Dreamy, indie-folk trio Daughter released their debut album If You Leave into the world a short few years ago in 2013, with the widely popular “Youth” attached. It set the band on high ground within the indie music crowd, with tension filled lyrics and open mouthed declarations of trivial matters twisted into intimate metaphors.
With no monumental lead in, it was hard to tell which direction Not To Disappear was headed towards.
Lead singer Elena Tonra’s breathy vocals bleed more power in the second single “Numbers” with fast paced drums, courtesy of Remi Aguilella. It’s a track wrought with heavy, knowing pauses that feels almost slow motion in its heavy alternative rock rhythm with repetitive lyrics: “You better, you better, you better / You better make me / Me better, me better / You better make me better.”
The intimacy of Not To Disappear is a gentle ode of simplicity caught in a dark storm. “Doing The Right Thing,” cites the impending feeling of forgetting, “I have lost my children / I have lost my love / I just sit in silence / And let the pictures soak.”

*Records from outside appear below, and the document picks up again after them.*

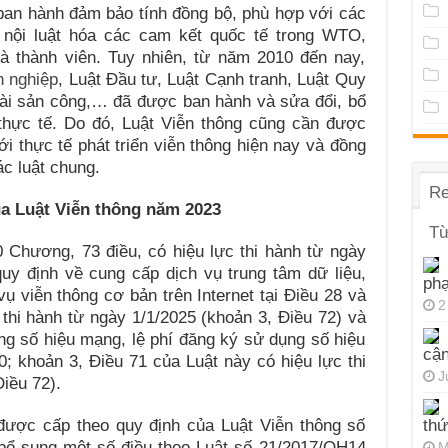
hành đảm bảo tính đồng bộ, phù hợp với các
 nội luật hóa các cam kết quốc tế trong WTO,
thành viên. Tuy nhiên, từ năm 2010 đến nay,
h nghiệp
, Luật Đầu tư, Luật Cạnh tranh, Luật Quy
tài sản công,… đã được ban hành và sửa đổi, bổ
thực tế. Do đó, Luật Viễn thông cũng cần được
i thực tế phát triển viễn thông hiện nay và đồng
ác luật chung.
Re
a Luật Viễn thông năm 2023
Từ
 Chương, 73 điều, có hiệu lực thi hành từ ngày
uy định về cung cấp dịch vụ trung tâm dữ liệu,
ph
ụ viễn thông cơ bản trên Internet tại Điều 28 và
2
 thi hành từ ngày 1/1/2025 (khoản 3, Điều 72) và
ụng số hiệu mạng, lệ phí đăng ký sử dụng số hiệu
cận
0; khoản 3, Điều 71 của Luật này có hiệu lực thi
J
iều 72).
được cấp theo quy định của Luật Viễn thông số
thứ
bổ sung một số điều theo Luật số 21/2017/QH14
M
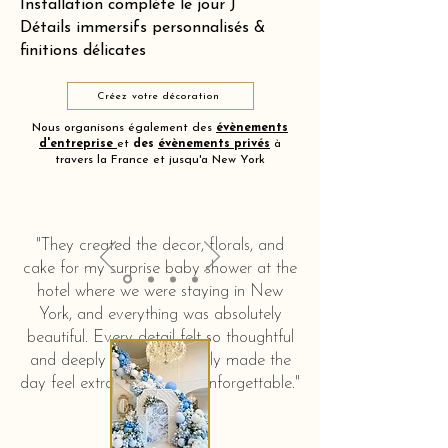
Installation complète le jour J
Détails immersifs personnalisés &
finitions délicates
Créez votre décoration
Nous organisons également des
évènements
d'entreprise
et
des
évènements privés
à
travers la France et jusqu'a New York
"They created the decor, florals, and
cake for my surprise baby shower at the
hotel where we were staying in New
York, and everything was absolutely
beautiful. Every detail felt so thoughtful
and deeply touching. It truly made the
day feel extra special and unforgettable."
KERSTIN HAHN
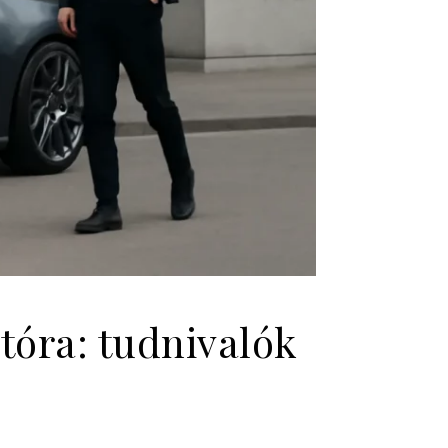
tóra: tudnivalók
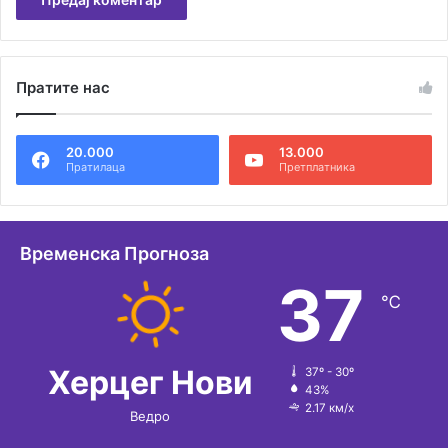
А
л
Пратите нас
т
е
20.000
13.000
р
Пратилаца
Претплатника
н
а
т
Временска Прогноза
и
37
℃
в
е
:
Херцег Нови
37º - 30º
43%
2.17 км/х
Ведро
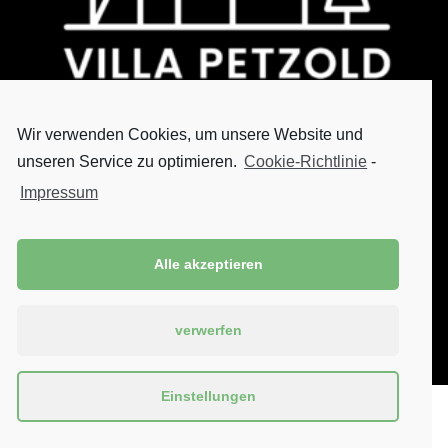
Wir verwenden Cookies, um unsere Website und
Villa Petzold
unseren Service zu optimieren.
Cookie-Richtlinie
-
Impressum
Willibald Wenzl
Neuhammerweg 8
94518 Spiegelau
Alle akzeptieren
Kontakt
Tel. 0171 4948794
verwerfen
info@villa-petzold.com
www.villa-petzold.com
Einstellungen
© Villa Petzold
| 2024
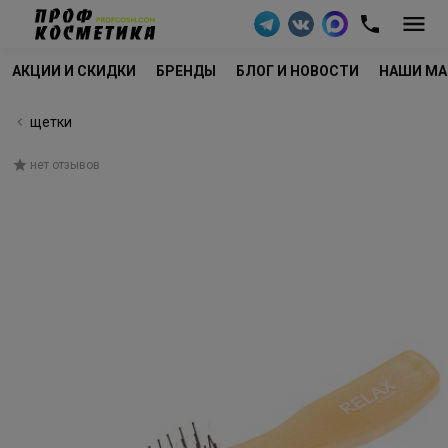
АКЦИИ И СКИДКИ
БРЕНДЫ
БЛОГ И НОВОСТИ
НАШИ МА
щетки
нет отзывов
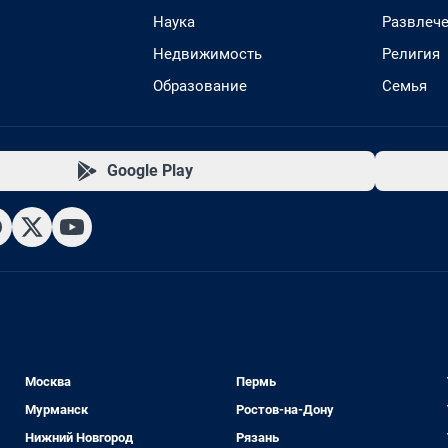
Наука
Развлеч
Недвижимость
Религия
Образование
Семья
Google Play
Москва
Пермь
Мурманск
Ростов-на-Дону
Нижний Новгород
Рязань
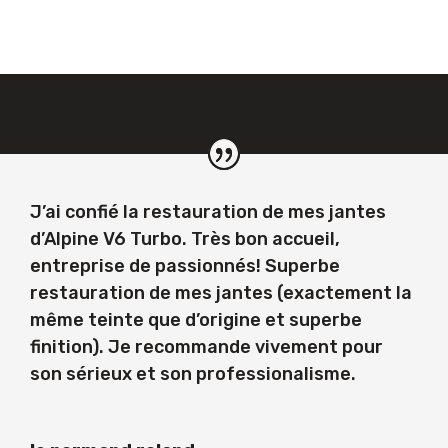
J’ai confié la restauration de mes jantes
d’Alpine V6 Turbo. Très bon accueil,
entreprise de passionnés! Superbe
restauration de mes jantes (exactement la
même teinte que d’origine et superbe
finition). Je recommande vivement pour
son sérieux et son professionalisme.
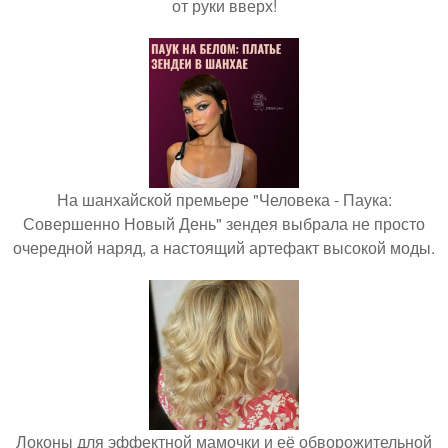
от руки вверх!
На шанхайской премьере "Человека - Паука:
Совершенно Новый День" зендея выбрала не просто
очередной наряд, а настоящий артефакт высокой моды.
Локоны для эффектной мамочки и её обворожительной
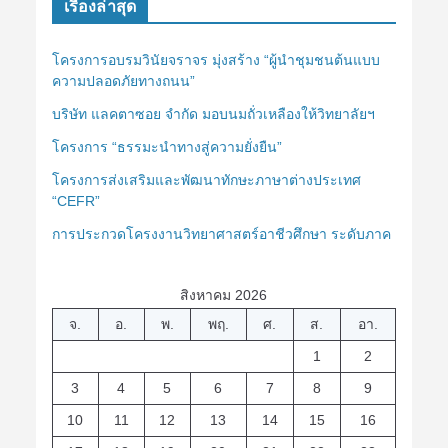
เรื่องล่าสุด
โครงการอบรมวินัยจราจร มุ่งสร้าง “ผู้นำชุมชนต้นแบบ
ความปลอดภัยทางถนน”
บริษัท แลคตาซอย จำกัด มอบนมถั่วเหลืองให้วิทยาลัยฯ
โครงการ “ธรรมะนำทางสู่ความยั่งยืน”
โครงการส่งเสริมและพัฒนาทักษะภาษาต่างประเทศ
“CEFR”
การประกวดโครงงานวิทยาศาสตร์อาชีวศึกษา ระดับภาค
สิงหาคม 2026
จ.
อ.
พ.
พฤ.
ศ.
ส.
อา.
1
2
3
4
5
6
7
8
9
10
11
12
13
14
15
16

Tonra’s cocktail of feelings crack under the pressure of making a full length album with tracks like “No Care” and “Alone / With You.” The duo of tracks feel like they could have been placed under the hazy dream state of If You Leave.
“To Belong” rests between being a dream and a nightmare. It fluctuates in tone, with the verses and bridge taking the listener through a pitch black forest before erupting into a higher register of Tonra’s voice and into the light, before reversing.
The eleven tracks make up a world of neo-folk and alternative rock. The guitar snares and tight drums bounce back and forth in a tug of war that keeps the songs interesting enough that you don’t actually start to dream during the album. Not To Disappear is put together in a thought provoking way that sounds just as gritty as it does clean.
“Made of Stone” is the closest Not To Disappear gets to If You Leave. The track is reminiscent of Florence and The Machine with Tonra’s voice demanding her vocal chords to replicate the nostalgic tone Welch’s voice naturally gives way to. “I think I’m made of stone,” Tonra ponders. “I should be feeling more.”
The album rests on the act of disappearing, while simultaneously avoiding it. In some ways, it’s almost as if the album traps the listener in the idea that one can never get away from the inevitable act of being forgotten and ultimately, to forget. There’s a desperation to the lyrics that weren’t apparent in If You Leave, and it makes this sophomore LP surpass tedious metaphors as an artful reflection of life, death and motherhood.
Not To Disappear is a cocktail of indie folk at its finest, despite the bumps in fluidity. It’s not an LP made to be broken down and picked apart. The album as a whole starts with a twisted knot that slowly loosens at its base before ultimately unraveling and leaving itself exposed.
Not To Disappear is released under 4AD / Glassnote Records. It is available for purchase now.